= De Nederlandse poëzie van de 19de en 20ste eeuw in 1000 en enige gedichten =

1979 anthology of Dutch poetry

De Nederlandse poëzie van de 19de en 20ste eeuw in 1000 en enige gedichten ("The Dutch poetry of the 19th and 20th century in 1000 and some poems") is a 1979 anthology of Dutch poetry. Compiled by poet and critic Gerrit Komrij and published by Bert Bakker, it quickly became a hotly discussed book and a yardstick for canonicity, nicknamed "The Bible of Dutch poetry". Controversy over Komrij's selection erupted almost immediately and even led to a lawsuit (which was quickly dismissed); it is generally agreed, though, that the anthology has had significant influence on the canon of Dutch poetry.

==Background==
By the time he published the anthology, Komrij had established himself as a notable critic of literature and other cultural expressions, and as a poet had been honored with various awards (he won the poetry prize of the city of Amsterdam in 1970, for Alle vlees is als gras, and the Herman Gorter prize in 1982, for De os op de klokketoren). His own poetry, which critics sometimes found difficult to read and take seriously, was traditional in form and sometimes "bizarre-anecdotal" in content, very different from the formerly experimental poetry which, by the 1970s, had become the standard of Dutch poetry.

==Revisions and associated anthologies==
By 1987 the book was in its eighth edition, and in 2004 a revised edition was published under the slightly altered title Nederlandse poëzie van de 19de t/m de 21ste eeuw in 2000 en enige gedichten.

Komrij published similar anthologies of 12th through 16th-century, and of 17th and 18th-century poetry, De Nederlandse poëzie van de 17de en 18de eeuw, in 1996. All three were bundled together in 1996, in 4100 pages, with an again-revised selection of the modern poetry.

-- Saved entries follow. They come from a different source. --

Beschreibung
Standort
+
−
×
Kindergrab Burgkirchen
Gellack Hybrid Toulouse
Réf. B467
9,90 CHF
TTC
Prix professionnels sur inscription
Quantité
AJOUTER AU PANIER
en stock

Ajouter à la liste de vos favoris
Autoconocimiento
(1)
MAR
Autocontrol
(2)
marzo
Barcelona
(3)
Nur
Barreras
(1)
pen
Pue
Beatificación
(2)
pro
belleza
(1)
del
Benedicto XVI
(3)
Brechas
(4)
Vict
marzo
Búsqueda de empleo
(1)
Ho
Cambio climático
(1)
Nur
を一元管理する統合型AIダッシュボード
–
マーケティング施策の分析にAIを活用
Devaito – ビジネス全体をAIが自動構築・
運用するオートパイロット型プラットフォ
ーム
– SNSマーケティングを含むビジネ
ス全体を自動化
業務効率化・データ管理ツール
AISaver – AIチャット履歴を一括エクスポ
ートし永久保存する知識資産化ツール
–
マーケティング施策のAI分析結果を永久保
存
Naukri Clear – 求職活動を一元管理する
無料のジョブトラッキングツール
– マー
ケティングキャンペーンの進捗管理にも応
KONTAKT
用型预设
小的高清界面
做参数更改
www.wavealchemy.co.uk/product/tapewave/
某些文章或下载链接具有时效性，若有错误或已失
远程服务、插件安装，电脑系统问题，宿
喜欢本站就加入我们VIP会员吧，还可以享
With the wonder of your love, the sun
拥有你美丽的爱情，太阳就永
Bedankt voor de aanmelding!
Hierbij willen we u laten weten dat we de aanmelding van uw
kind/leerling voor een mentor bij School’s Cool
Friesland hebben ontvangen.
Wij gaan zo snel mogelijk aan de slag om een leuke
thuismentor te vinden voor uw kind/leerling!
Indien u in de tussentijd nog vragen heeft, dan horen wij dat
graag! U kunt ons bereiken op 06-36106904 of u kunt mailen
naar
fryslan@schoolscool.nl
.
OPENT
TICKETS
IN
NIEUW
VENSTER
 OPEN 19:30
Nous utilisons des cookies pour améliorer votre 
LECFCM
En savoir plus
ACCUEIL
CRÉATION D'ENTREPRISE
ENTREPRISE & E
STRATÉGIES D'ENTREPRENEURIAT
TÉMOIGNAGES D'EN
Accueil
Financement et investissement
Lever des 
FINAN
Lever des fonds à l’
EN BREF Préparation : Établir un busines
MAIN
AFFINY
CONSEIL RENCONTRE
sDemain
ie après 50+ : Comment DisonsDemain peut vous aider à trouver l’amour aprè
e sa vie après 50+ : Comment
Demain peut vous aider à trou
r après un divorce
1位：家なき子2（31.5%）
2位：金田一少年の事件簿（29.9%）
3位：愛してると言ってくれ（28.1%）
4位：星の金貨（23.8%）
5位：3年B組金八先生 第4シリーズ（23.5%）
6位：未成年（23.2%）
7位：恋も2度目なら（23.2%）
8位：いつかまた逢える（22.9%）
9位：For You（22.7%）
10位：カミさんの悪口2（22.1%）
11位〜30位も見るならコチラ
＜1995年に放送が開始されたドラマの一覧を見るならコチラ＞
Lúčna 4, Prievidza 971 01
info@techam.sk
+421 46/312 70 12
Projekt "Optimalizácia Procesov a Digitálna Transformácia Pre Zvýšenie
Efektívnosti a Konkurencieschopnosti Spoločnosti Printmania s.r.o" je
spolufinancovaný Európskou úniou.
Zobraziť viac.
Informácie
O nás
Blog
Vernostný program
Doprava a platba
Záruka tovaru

==Inclusions and exclusions==
As soon as the book appeared, poets and critics began counting: Komrij had set ten as the highest number of poems to be included by any single poet. Controversy erupted very quickly over his meager selection of poetry from the Vijftigers (article in Dutch), the experimental poetry movement of the post-World War II period. Simon Vinkenoog, for instance, who is frequently seen as the founder of the movement, only got one poem in. Members and apologists of that movement criticized Komrij for selecting too little from the Vijftigers, and for not selecting their best poems. J. Bernlef, for instance, lambasted Komrij's anthology as "willful attempt to sweep one of the most important poetic movements from the 20th century under the rug" in a newspaper review. Four of the country's best-known poets (Lucebert, Remco Campert, Gerrit Kouwenaar, and Bert Schierbeek) filed suit against Bert Bakker, irate that Komrij had not selected their best work and claiming that their publishers had not given permission for reproduction. The lawsuit was dismissed quickly, the judge ruling that such anthologies do not require copyright clearance if fewer than one hundred lines per copyright holder were printed.

That Afrikaner poet Elisabeth Eybers was not included is seen as evidence that the Dutch literary establishment is not sure how to treat her.

Noteworthy inclusions are the 19th-century poets frequently referred to pejoratively as "ministers" (they were theologians and Protestant ministers), the most notable example being Nicolaas Beets (others are Jan Jakob Lodewijk ten Kate, Petrus Augustus de Genestet, and Everhardus Johannes Potgieter). Komrij is credited with having restored those poets to canonicity—Beets, in the 1996 edition, was represented with 11 poems, causing one reviewer to joke that he had become the ubergod in Komrij's poetic pantheon.